The whole process of unlocking the Operating System drive encrypted by Bitlocker with network unlock feature is split into three phases:

Phase 1:

In first phase client that is configured to use network unlock has to obtain valid IP address from the DHCP server. This DHCP request is sent from UEFI firmware not from DHCP client service in the Operating System. We also assume that proper GPO is configured on the client which enables Network Unlock and delivers special certificate used to encrypt message sent in next phase.

 

Phase 2:

In this phase clients will broadcast MS-NKPU request which is encapsulated into DHCP INFORM packet and is containing Bitlocker key material encrypted with the WDS certificate public key from the GPO. Also this packet will contain 256-bit session key used later to protect the data exchange.

clip_image002

 

Phase 3:

When Network Unlock server receives the MS-NKPU Request, it will decrypt it with corresponding private key of WDS certificate and send back the Bitlocker Key material encrypted with the session key. Because client generated this session key in previous step, it will decrypt the Bitlocker key material easily. Client now will be able to unlock its drive and allow user to log on to the system.

 

Prerequisites:

 

DHCP Server

DHCP server provides IP address to the clients in the pre-OS boot environment. DHCP Server is required when you are using IPv4 and is optional if you are using Ipv6 due to auto configuration with link-local Ipv6 address. Network Unlock on the client uses its linked local address to create DHCPv6 request packet, so it works without configuring a DHCPv6 server. You can configure both DHCPv4 and DHCPv6 scopes on the same machine or on different machines/devices. If you have DHCP and client computers in different subnets you will have to configure DHCP Relay agent on your router.

 

WDS Server

WDS server as a separate server role or part of the SCCM and is required to provide PXE functionality (Pre-boot Execution Environment). PXE is mainly used to install or boot operating system from the network but in this case it will answer all NKPU requests arriving to the server. Indeed, WDS server is a hosts for special Network Unlock provider which answers these requests.

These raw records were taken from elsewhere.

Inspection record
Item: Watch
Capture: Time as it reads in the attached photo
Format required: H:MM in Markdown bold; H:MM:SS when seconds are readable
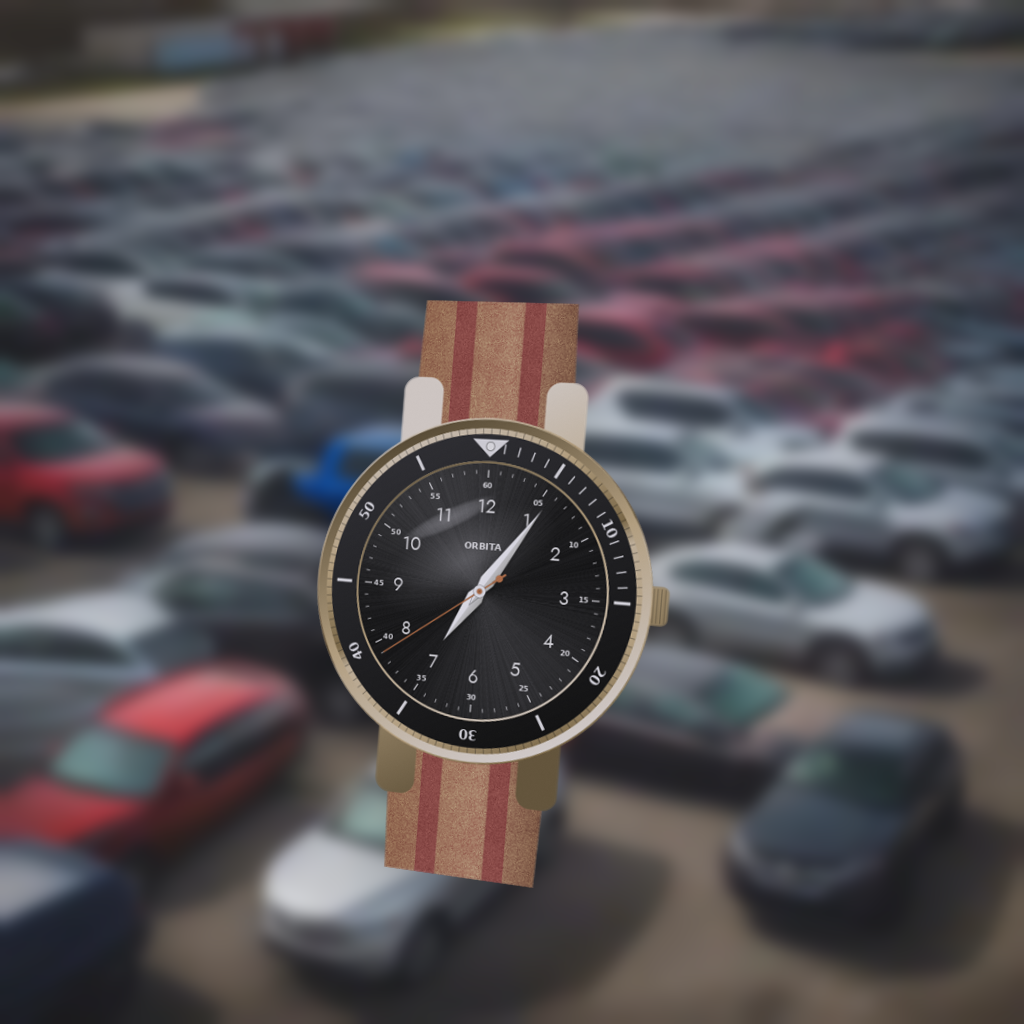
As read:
**7:05:39**
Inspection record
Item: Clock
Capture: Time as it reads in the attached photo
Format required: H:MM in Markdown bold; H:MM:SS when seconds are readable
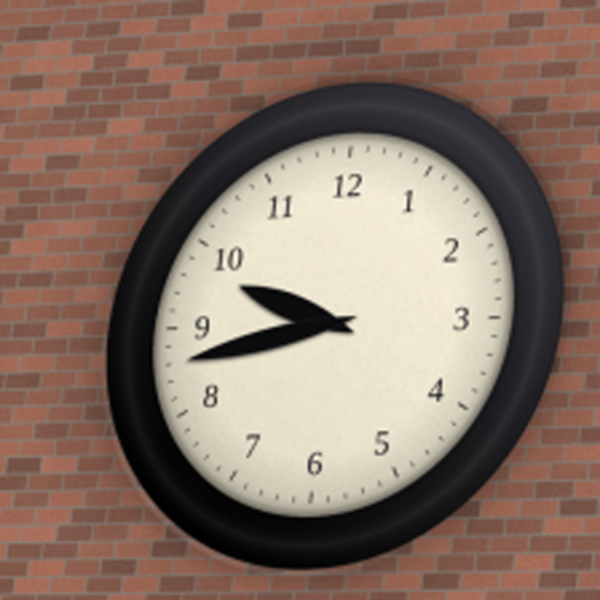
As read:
**9:43**
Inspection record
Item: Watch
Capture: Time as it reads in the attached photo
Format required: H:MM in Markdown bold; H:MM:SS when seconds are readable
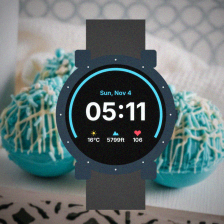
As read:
**5:11**
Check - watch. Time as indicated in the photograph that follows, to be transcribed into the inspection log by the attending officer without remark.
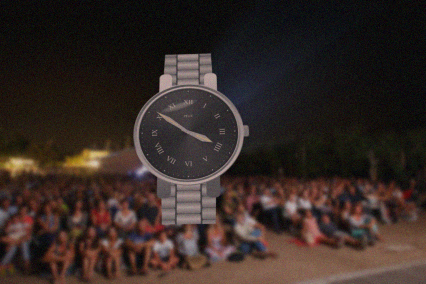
3:51
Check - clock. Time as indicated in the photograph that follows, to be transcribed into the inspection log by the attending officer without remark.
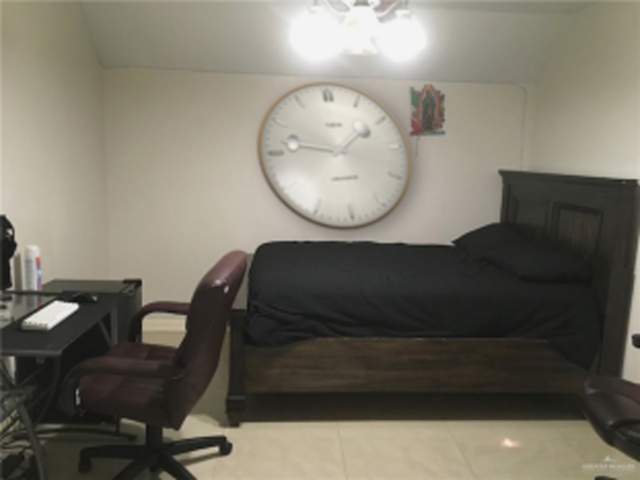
1:47
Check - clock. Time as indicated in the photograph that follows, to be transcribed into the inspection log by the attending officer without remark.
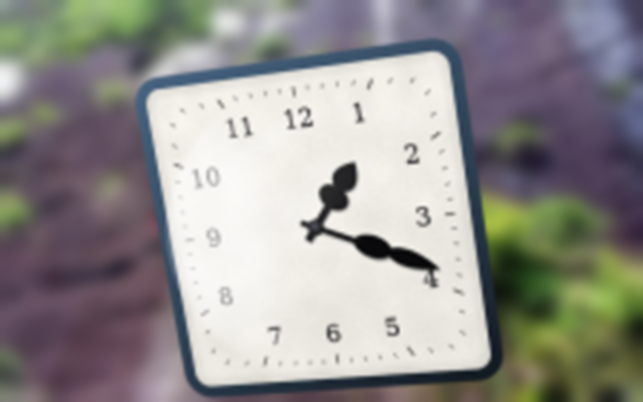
1:19
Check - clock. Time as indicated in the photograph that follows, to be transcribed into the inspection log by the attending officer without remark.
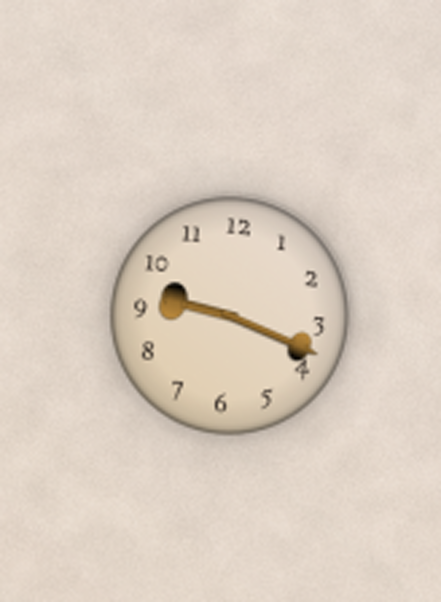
9:18
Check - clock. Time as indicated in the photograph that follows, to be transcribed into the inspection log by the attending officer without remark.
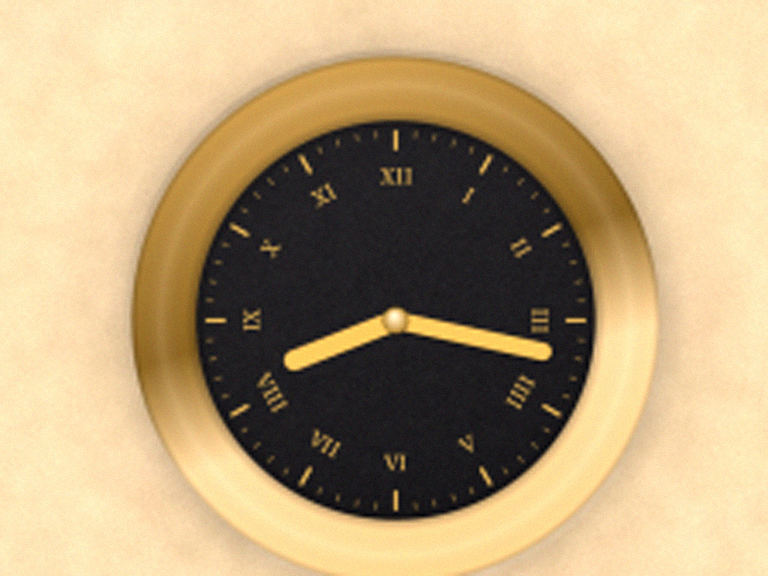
8:17
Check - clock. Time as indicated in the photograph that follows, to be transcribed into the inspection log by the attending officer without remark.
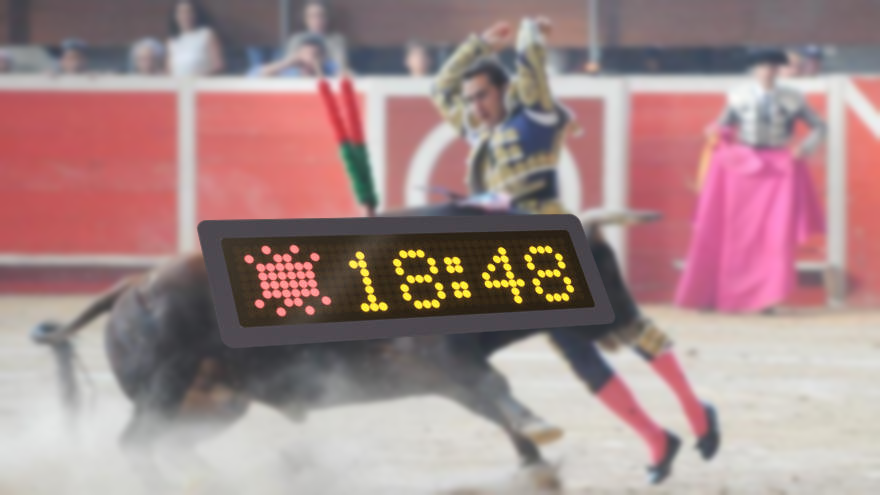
18:48
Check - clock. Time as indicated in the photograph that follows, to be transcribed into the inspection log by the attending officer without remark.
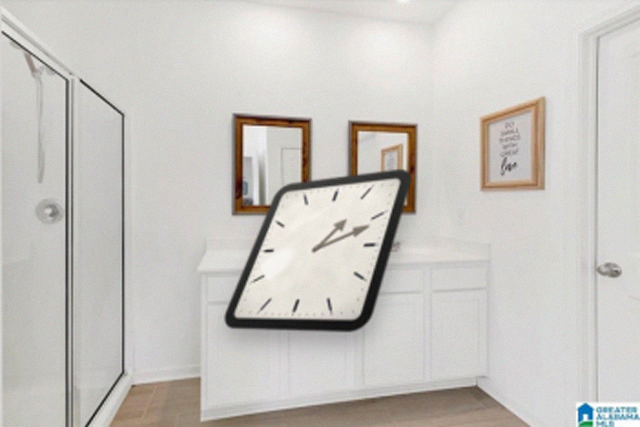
1:11
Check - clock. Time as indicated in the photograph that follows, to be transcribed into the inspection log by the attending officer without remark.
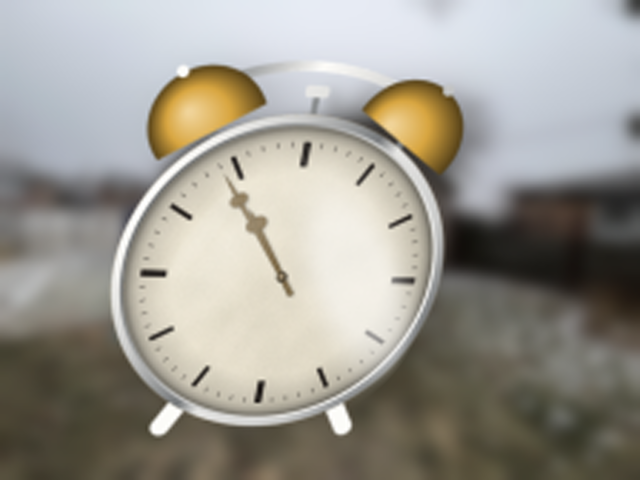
10:54
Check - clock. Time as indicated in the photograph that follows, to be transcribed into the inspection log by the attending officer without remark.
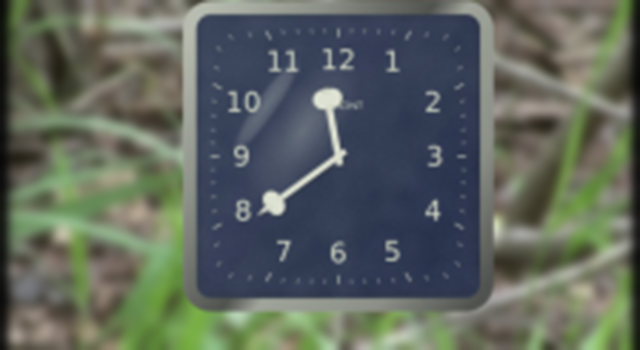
11:39
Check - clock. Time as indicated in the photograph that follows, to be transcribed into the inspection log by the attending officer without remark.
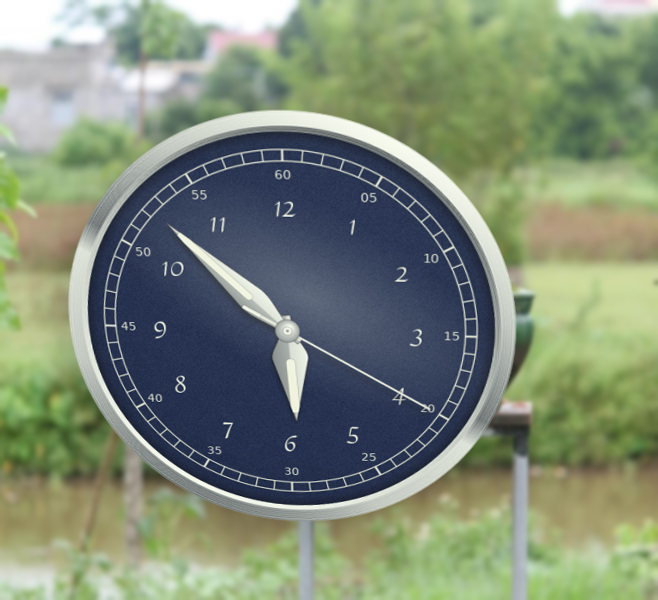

NKP Provider is added to the server during Network Unlock feature installation and is loaded to memory when WDS service starts. Corresponding event will be also logged in the: Applications and Services Logs\Microsoft\Windows\Deployment-Services-Diagnostics\Debug

Event ID: 24577

[WDSServer/WDSPXE] NKPPROV Provider initialized successfully.

Note: this log is disabled by default. You need to explicitly enable it in the Eventvwr.msc

Also you can verify if provider has been registered successfully under:

HKLM\System\CurrentControlSet\Services\WDSServer\Providers\WDSPXE\Providers\

It is also possible to configure list of IPv4 or IPv6 subnets on WDS server, in classless inter-domain routing (CIDR) notation, from which clients are permitted to be unlocked.

 

Network Unlock Feature

On the WDS server you need to install Bitlocker Network Unlock feature using Server Manager or command line:

Install-WindowsFeature BitLocker-NetworkUnlock

This process will register small DLL (nkpprov.dll) as a separate PXE provider plugged into the WDS server. This provider listens to all DHCPv6/v4 broadcast packages on the network, and will only respond if the package is for Network Unlock. It will not respond to normal DHCP/PXE packets.

clip_image005

 

Clients

Clients have to be Windows 8 or above with support for UEFI spec 2.3.1. Clients also have to have TPM enabled, activated and with ownership taken by the system. NKPU protocol (which is used by Bitlocker Network Unlock) can work with both wired and wireless networks [ link ], however there are not many platforms supporting PXE/DHCP over Wireless in pre boot environment. As per protocol specification:

The security of this protocol assumes that only a physical local area network (LAN) connection is available when executing this protocol, and that physical connectivity to the LAN is an implicit built-in authentication factor. Note that wireless networks do not offer this security. However, WiFi usage with the NKPU Protocol is acceptable if the user is required to authenticate to the access point when establishing a connection to the NKPU server.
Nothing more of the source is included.